**TEXTE FOURNI:**

********

L'espace du Forum, des jardins, de Saint-Eustache, de la Halle aux grains, même s'il n'y a aucune raison d'en faire l'emblème de la ville, se trouvent au coeur de Paris, une ville dans laquelle la forme architecturale tient une place majeure. Les solutions antérieurement retenues présentent bien des défauts et le contexte morphologique rend les choix difficiles. Il y a donc également un problème d'architecture à définir et à traiter.

 

Bref, un espace complexe, qui ne peut se comprendre qu'à l'échelle de l'Ile-de- France, dont les enjeux se définissent par la circulation des flux, le cosmopolitisme, la diversité sociale et la multiplicité des usages ainsi que par la qualité des formes urbaines, et dont l'évolution passe largement par les dispositifs de gestion et les microaménagements.

 

La précautionneuse délibération du Conseil de Paris qui lance l'opération (2002) mentionne surtout des questions de mise aux normes, de réparation, de correction et quelques actions un peu plus ambitieuses, mais limitées. La stratégie urbaine, à l'échelle de Paris ou de l'agglomération, en est absente et les objectifs architecturaux limités. Comment en est-on arrivé à un débat qui ne porte plus guère que sur les images urbaines données par les projets ?

 

Avec la décentralisation, on a vu monter en puissance une manière de faire la ville souvent appelée «projet urbain». Elle organise des opérations complexes qui associent des fonctions, des usages et des populations divers. Elle développe la qualité des espaces publics, notamment associés aux transports en commun, et prône la coopération entre décideurs politiques, managers urbains, investisseurs, aménageurs et concepteurs. Ses succès sont incontestables. Mais elle s'est développée en fonction des principaux problèmes qu'elle avait à résoudre : transformer des friches portuaires, ferroviaires, industrielles, militaires en quartiers urbains et y attirer les investissements immobiliers, redonner une valeur à des grands ensembles d'habitat social en difficulté, relancer des centres anciens en déshérence. Dans cette action de requalification, au sens propre du terme, la production d'une nouvelle image à travers le travail de l'architecte ou du paysagiste, comme sa communication par les méthodes de la publicité, est indispensable. Même si la délibération du Conseil de Paris parle de requalification, la situation des Halles n'est en rien comparable, et sans doute s'est-on trop laissé contaminer par une démarche qui conviendrait à un territoire en crise, ce qui n'est pas le cas.

********

**EXTRAIT DES DONNÉES:**
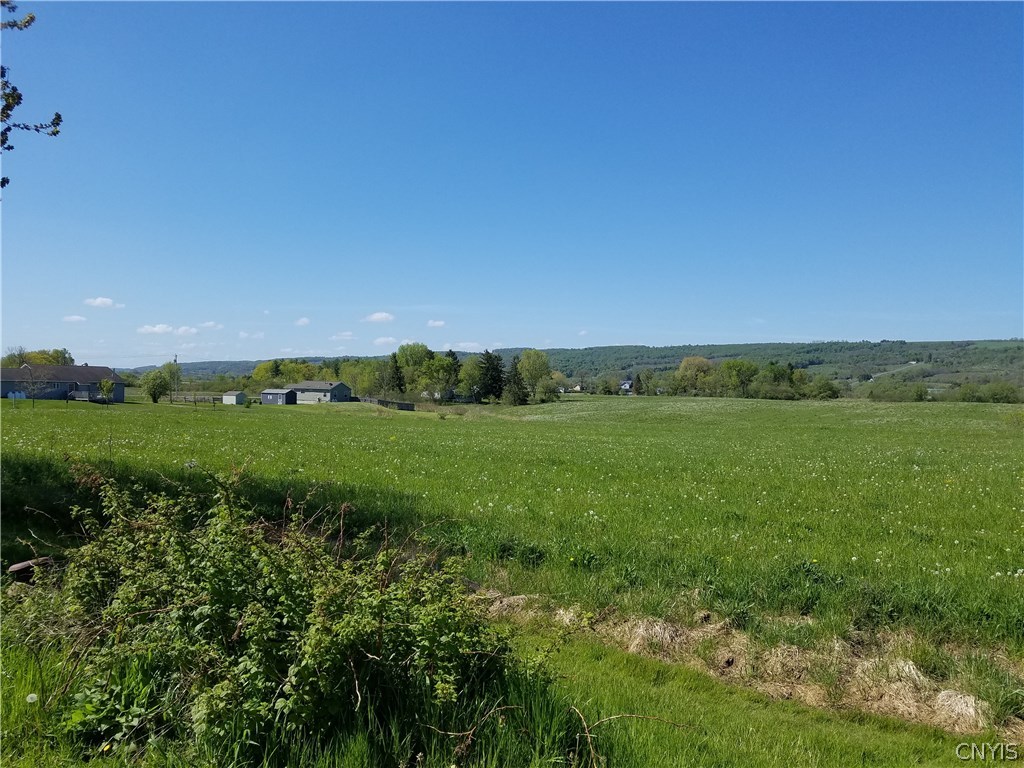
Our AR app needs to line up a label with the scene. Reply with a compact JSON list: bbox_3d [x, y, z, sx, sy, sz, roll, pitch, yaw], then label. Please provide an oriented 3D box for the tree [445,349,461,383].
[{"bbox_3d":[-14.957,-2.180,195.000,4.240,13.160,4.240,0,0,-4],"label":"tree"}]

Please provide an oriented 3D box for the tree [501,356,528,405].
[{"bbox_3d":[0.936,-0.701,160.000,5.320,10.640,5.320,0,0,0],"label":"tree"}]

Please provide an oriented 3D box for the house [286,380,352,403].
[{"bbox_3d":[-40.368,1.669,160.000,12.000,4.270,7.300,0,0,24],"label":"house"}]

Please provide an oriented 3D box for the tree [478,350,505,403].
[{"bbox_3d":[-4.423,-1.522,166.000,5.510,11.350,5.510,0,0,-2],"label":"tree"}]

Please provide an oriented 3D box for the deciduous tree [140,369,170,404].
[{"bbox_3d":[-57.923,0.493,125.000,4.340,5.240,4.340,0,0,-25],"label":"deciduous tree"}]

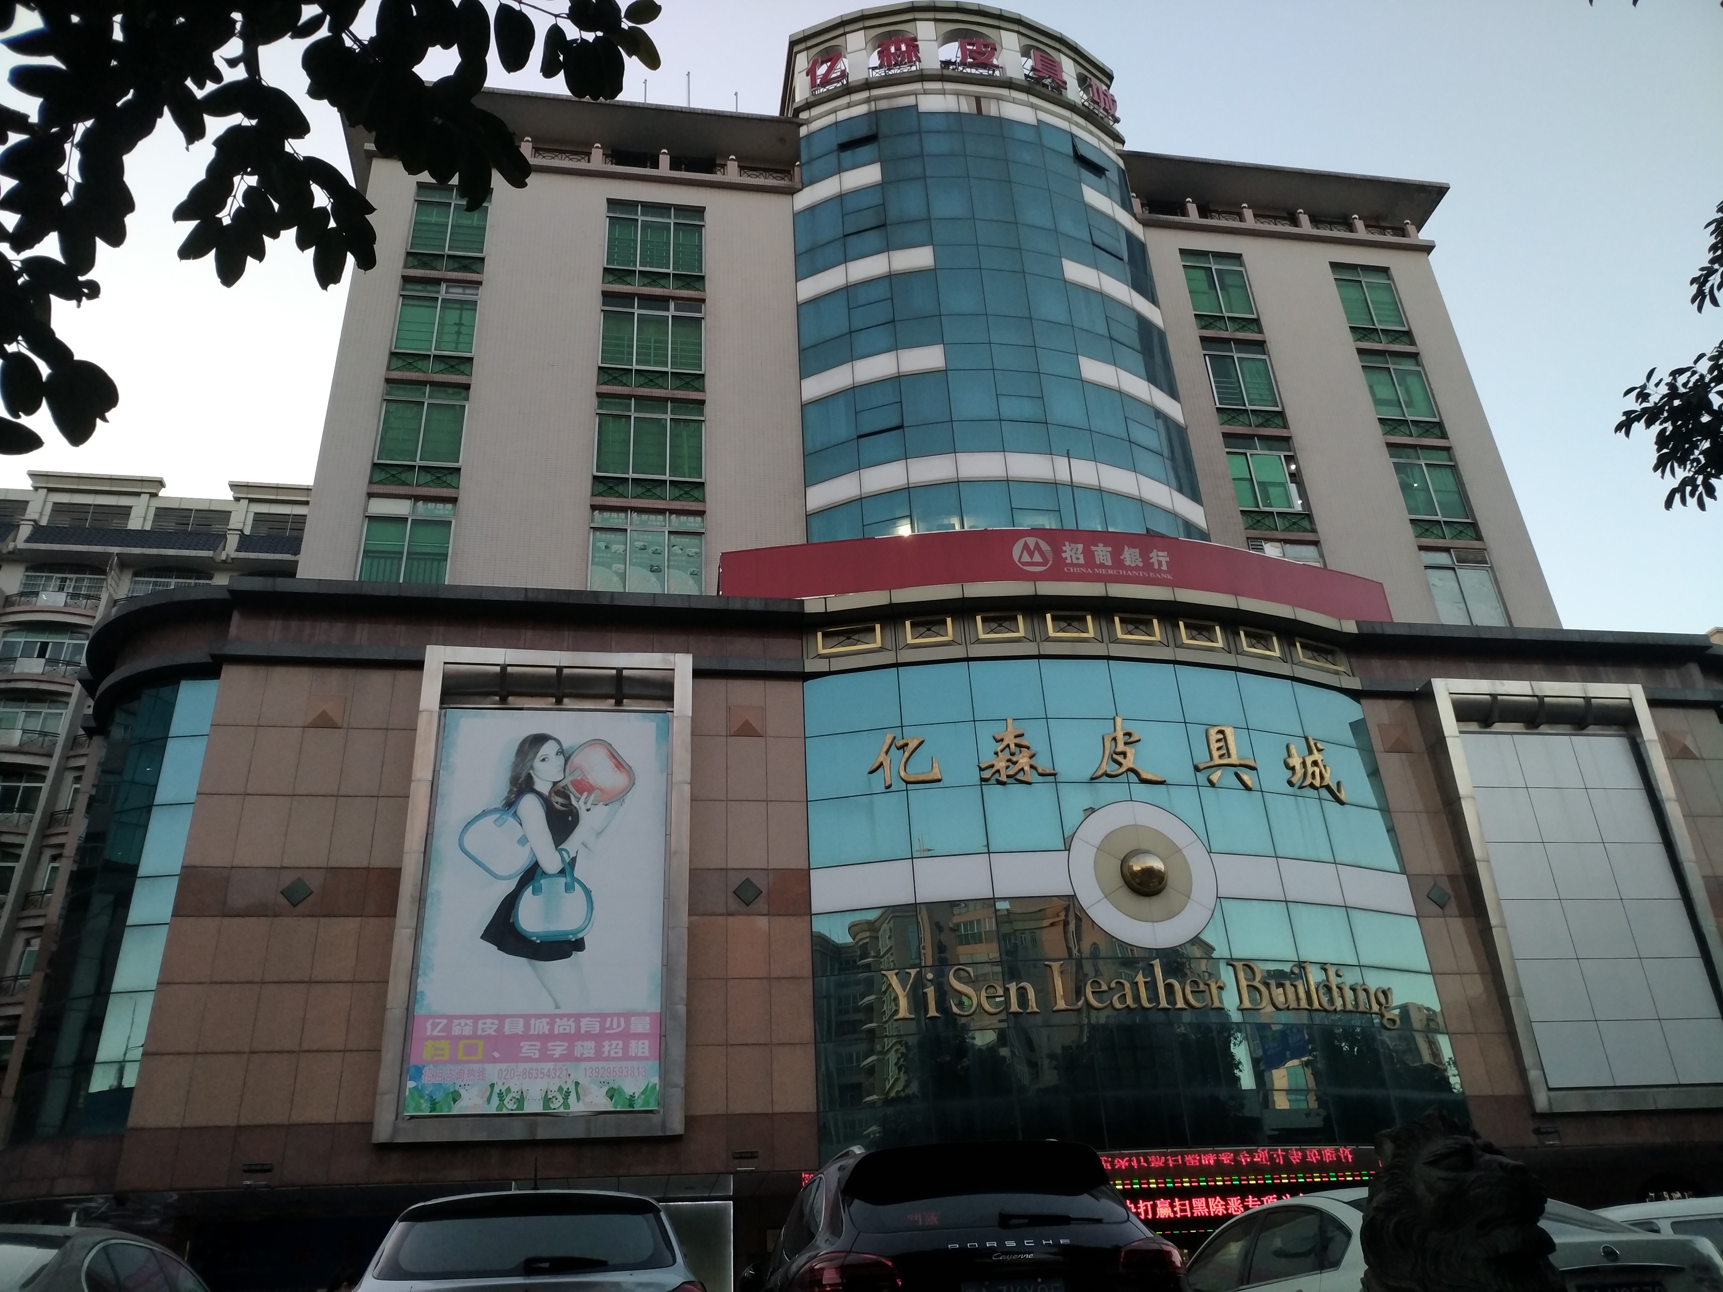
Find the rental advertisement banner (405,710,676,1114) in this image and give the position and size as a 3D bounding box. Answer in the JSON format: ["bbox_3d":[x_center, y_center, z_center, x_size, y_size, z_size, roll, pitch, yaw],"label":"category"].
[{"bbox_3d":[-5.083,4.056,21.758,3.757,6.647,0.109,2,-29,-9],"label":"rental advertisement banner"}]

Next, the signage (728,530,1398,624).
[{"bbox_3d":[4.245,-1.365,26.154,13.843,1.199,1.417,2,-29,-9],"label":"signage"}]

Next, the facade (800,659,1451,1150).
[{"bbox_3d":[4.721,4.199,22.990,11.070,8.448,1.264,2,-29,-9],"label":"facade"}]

********

**ACTIVITÉS PROPOSÉES:**
1. Relevez, dans le texte fourni, tous les acteurs entre lesquels le « projet urbain » prône la coopération.
2. Exprimez sous forme de liste JSON de chaînes, à raison d'une chaîne par ligne et sans les lignes vides, la partie des enregistrements qui s'ouvre sur la ligne contenant « Next, the signage (728,530,1398,624). » et se ferme à la fin des enregistrements.
Le texte fourni et les enregistrements n'ont pas la même origine.

**CORRIGÉ DES EXERCICES:**
1. décideurs politiques, managers urbains, investisseurs, aménageurs, concepteurs

2.
[
  "Next, the signage (728,530,1398,624).",
  "[{\"bbox_3d\":[4.245,-1.365,26.154,13.843,1.199,1.417,2,-29,-9],\"label\":\"signage\"}]",
  "Next, the facade (800,659,1451,1150).",
  "[{\"bbox_3d\":[4.721,4.199,22.990,11.070,8.448,1.264,2,-29,-9],\"label\":\"facade\"}]"
]